McFadden's methods, for example, were applied in forecasting ridership on Bay Area Rapid Transit (BART) trains before they began operation.

The nature of McFadden's work, said UC Berkeley's chancellor, "is squarely in the service of society, helping us to understand many of its complex challenges."

"In my work, I've always been motivated to solve the problem of the day," said McFadden, who currently is investigating issues facing the elderly - housing, health and finances.

UC President Richard C. Atkinson congratulated the latest Nobel Laureate in the UC system by saying the award "is a great personal honor for Professor McFadden and a tribute to the world-class caliber of the University of California's faculty." Yesterday, two UC Santa Barbara professors also won Nobel prizes - one in physics, the other in chemistry.
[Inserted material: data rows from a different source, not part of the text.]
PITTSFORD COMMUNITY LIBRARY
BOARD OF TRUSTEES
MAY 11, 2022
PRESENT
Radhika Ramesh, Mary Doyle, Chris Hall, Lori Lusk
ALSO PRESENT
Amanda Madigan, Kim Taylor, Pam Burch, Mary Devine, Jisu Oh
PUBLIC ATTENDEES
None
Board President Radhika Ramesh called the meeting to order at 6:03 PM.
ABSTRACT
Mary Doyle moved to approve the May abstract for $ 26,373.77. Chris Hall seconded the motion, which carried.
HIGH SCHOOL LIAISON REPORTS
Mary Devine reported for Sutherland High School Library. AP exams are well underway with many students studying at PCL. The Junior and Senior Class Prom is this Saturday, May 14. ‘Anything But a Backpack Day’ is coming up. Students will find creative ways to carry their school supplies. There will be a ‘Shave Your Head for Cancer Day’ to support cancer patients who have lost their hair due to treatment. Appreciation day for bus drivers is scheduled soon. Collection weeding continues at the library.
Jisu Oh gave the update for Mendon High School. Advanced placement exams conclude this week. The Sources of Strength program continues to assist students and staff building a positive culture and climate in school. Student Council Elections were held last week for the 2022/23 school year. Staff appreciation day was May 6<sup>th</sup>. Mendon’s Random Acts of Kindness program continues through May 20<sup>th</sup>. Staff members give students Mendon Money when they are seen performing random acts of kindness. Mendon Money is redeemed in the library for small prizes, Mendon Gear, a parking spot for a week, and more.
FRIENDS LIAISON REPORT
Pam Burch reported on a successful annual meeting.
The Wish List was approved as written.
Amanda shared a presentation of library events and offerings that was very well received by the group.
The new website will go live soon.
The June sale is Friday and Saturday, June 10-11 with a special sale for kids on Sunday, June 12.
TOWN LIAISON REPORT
McFadden also was praised today for his work with students.

"Dan's influence on the profession has been felt not only through his own research contributions but also through the enormous effort he has made to nurture young researchers," said Manski from Northwestern University. Despite a day of constant phone calls - from the Nobel committee, reporters and well wishers - that began at 2:30 a.m., McFadden still taught an advanced econometrics class late this afternoon.

McFadden, 63, grew up in rural North Carolina on a farm where there was no electricity until he was six years old. As a teenager, he thought he would become a psychologist. As an undergraduate at the University of Minnesota, he worked in a cosmic ray laboratory designing and building an X-ray telescope. But while continuing his studies in physics as a graduate student at the university, he was strongly attracted to the study of human behavior. He entered an ambitious program in behavioral sciences there that was designed to produce scholars who spanned the social sciences.

He worked as a research assistant conducting experiments on behavior and on the effects of mood-shifting drugs on social interaction. He developed an interest in mathematical models of learning and choice and made economics the lead field in his PhD program.

Following the completion of his PhD in 1962, he went to the University of Pittsburgh as a Mellon postdoctoral fellow. The following year, McFadden joined UC Berkeley's economics department. In just three years, he went from assistant professor to associate professor with tenure, said Obstfeld at the news conference.

"As far as I can gather, Dan had only one research paper in print at the time," he said. "But anyone who had come into contact with him or his unpublished work had already recognized his brilliance." This included 1983 Nobel Laureate Gerard Debreu, the department chair at the time, who, said Obstfeld, wrote to the campus administration that McFadden would have a career of exceptionally scholarly achievement.

In 1979, McFadden moved to the economics faculty at MIT. In 1991, he chose to return to UC Berkeley to take advantage of what he called the campus's "intellectual resources in economics, mathematics and statistics." He established UC Berkeley's Econometrics Lab, which Obstfeld said has made the campus an international leader in microeconometric research.

McFadden has had several visiting teaching appointments - at the University of Chicago in 1966-67, at Yale University in 1976-77 and at the California Institute of Technology in 1990.

Among his many awards and honors, McFadden received in 1975 the John Bates Clark Medal from the American Economics Association; was elected in 1977 to the American Academy of Arts & Sciences and to the National Academy of Science in 1981; was selected in 1985 to deliver the Jahnsson Foundation Lectures in Helsinki, Finland; won the Frisch Medal from the Econometrics Society in 1986 and, this year, received the Nemmers Prize in Economics from Northwestern University.

McFadden said he and his wife, Beverlee Tito Simboli McFadden, have a small farm and vineyard in Napa Valley, where they grow and sell grapes.

"I find that farm work gives me a chance to think about my research problems," said McFadden, "and energizes me for university life."